(What to produce) Using the data below, show every line where the word "right" occurs.

[Skeletal landmark data]
Content starts

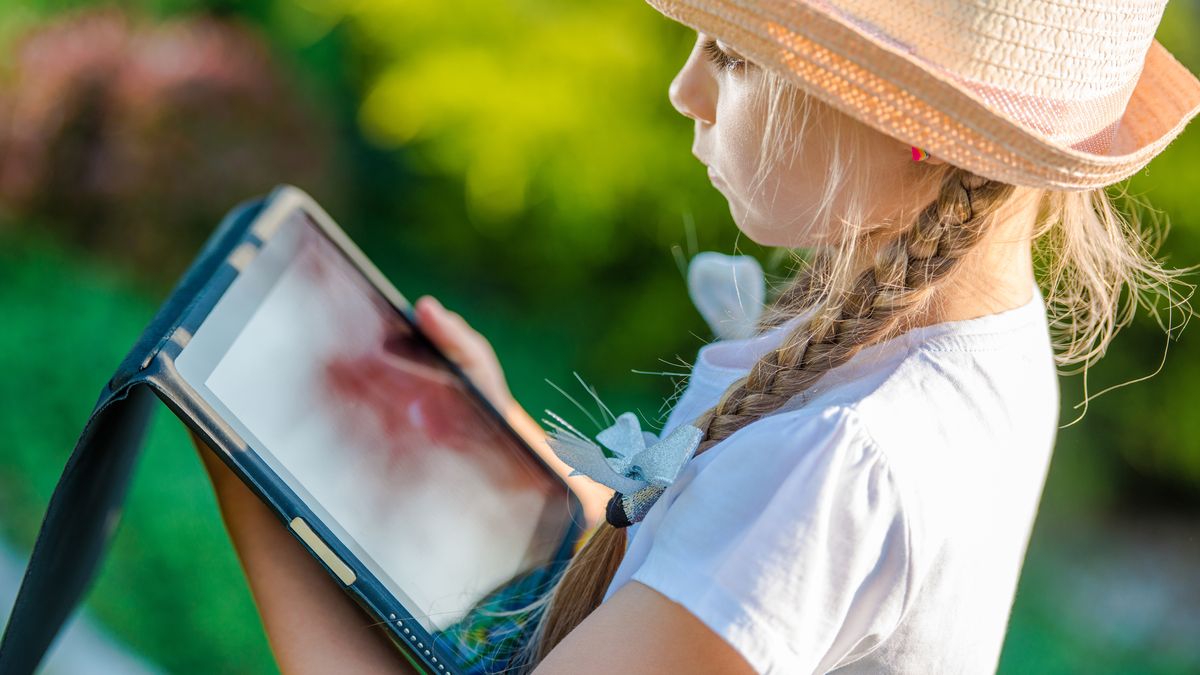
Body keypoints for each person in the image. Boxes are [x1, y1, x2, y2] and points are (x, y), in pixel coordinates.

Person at [191, 0, 1200, 673]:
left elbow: (763, 535)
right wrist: (500, 440)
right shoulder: (964, 340)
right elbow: (691, 577)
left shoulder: (845, 461)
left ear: (914, 123)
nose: (686, 90)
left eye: (734, 54)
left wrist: (243, 466)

Content ends

(Answer box)
right wrist: (500, 440)
right shoulder: (964, 340)
right elbow: (691, 577)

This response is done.